Investissements pour le climat : où en est la France ?
I4CE, l’institut de l’économie pour le climat, vient de publier son panorama annuel des investissements climat ainsi qu’une étude qui évalue spécifiquement les besoins financier des collectivités pour atteindre la neutralité carbone en 2050. Le point avec Hadrien Hainaut et Aurore Colin co-auteurs respectifs de ces études.
Les investissements climat de la France sont-ils cohérents avec nos objectifs ?
Hadrien Hainaut : En 2021 les investissements des ménages, des entreprises et des administrations pour l’atteinte de nos objectifs climatiques dans les secteurs du bâtiment, du transport et de l’énergie ont atteint 84 milliards d’euros, soit 18 milliards de plus qu’en 2020. Il s’agit du plus haut niveau observé en 10 ans. Les différents travaux prospectifs, les scénarios « Transition(s) 2050 » de l’ADEME ou la Stratégie nationale bas-carbone 2020 (SNBC), estiment cependant qu’il faudrait entre 13 et 30 milliards d’euros d’investissements supplémentaires pour s’engager sérieusement sur le chemin de la neutralité carbone. Notre pays souffre encore d’un manque chronique d’investissement dans la décarbonation de l’économie, et continue à payer le prix de sa dépendance aux énergies fossiles.
À quelle hauteur continuons-nous à investir dans ces énergies fossiles ?
H.H. : Les investissements fossiles commencent à diminuer et s’élèvent à 62 milliards d’euros en 2021 (contre 86 en 2019). Pour atteindre les objectifs nationaux, ils doivent être divisés par deux d’ici 2030 et ramenés à zéro à l’horizon 2040. Il faut s’assurer que la baisse soit durable et que la crise énergétique ne serve pas de prétexte au maintien de ces investissements.
Comment financer les investissements climat ?
H.H. : Augmenter les investissements climat ne signifie pas que la transition soit coûteuse. L’étude examine l’ensemble des investissements dans les bâtiments, les transports et la branche énergie. On observe qu’en moyenne de 2021 à 2050, les investissements annuels totaux sont proches ou inférieurs aux niveaux de 2019. Dans une certaine mesure, la hausse indispensable des investissements climats est compensée par la baisse des investissements fossiles et de la construction. Dans les scénarios de sobriété de l’ADEME, les investissements totaux diminuent nettement alors que les investissements climats augmentent.
Quelle part doivent prendre les collectivités locales ?
Aurore Colin : Frappées par la crise sanitaire, la crise climatique puis par la crise énergétique, les collectivités locales doivent doubler leur investissement pour le climat. Celui-ci s’élevait en 2021 à 5,5 milliards d’euros alors qu’il leur faudrait investir chaque année 12 milliards jusqu’en 2030 pour atteindre les objectifs de la SNBC.

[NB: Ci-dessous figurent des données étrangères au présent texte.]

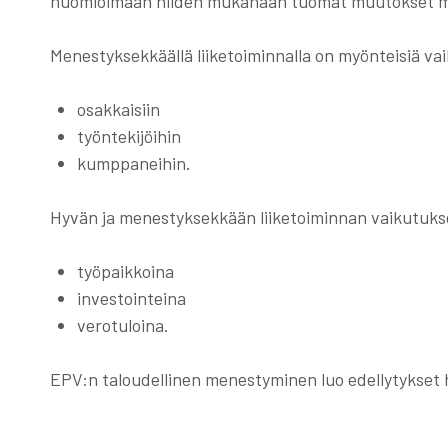
huomioimaan niiden mukanaan tuomat muutokset myös
Menestyksekkäällä liiketoiminnalla on myönteisiä vai
osakkaisiin
työntekijöihin
kumppaneihin.
Hyvän ja menestyksekkään liiketoiminnan vaikutuks
työpaikkoina
investointeina
verotuloina.
EPV:n taloudellinen menestyminen luo edellytykset h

Sur quoi doivent porter ces investissements ?
A.C. : Les besoins d’investissements climat des collectivités varient selon les scénarios considérés mais portent essentiellement sur la mobilité, la rénovation et l’efficacité énergétique. Des efforts très conséquents concernent par exemple les aménagements cyclables où les investissements doivent être multipliés par 5 ou l’installation de bornes de recharges électriques où c’est un facteur 9. Les collectivités, et en particulier le bloc communal, sont le premier investisseur public de France. Elles ne parviendront à accélérer leurs efforts que si elles sont accompagnées. Notre étude a évalué leurs besoins en ingénierie à 25 000 équivalents temps plein, ce qui représente une masse salariale annuelle de 1,5 milliards d’euros, qui viennent s’ajouter aux 12 milliards d’investissement.
Chiffre clés
12 milliards d’euros doivent être investis chaque année par les collectivités pour atteindre les objectifs de neutralité carbone, soit 18% de leur budget d’investissement.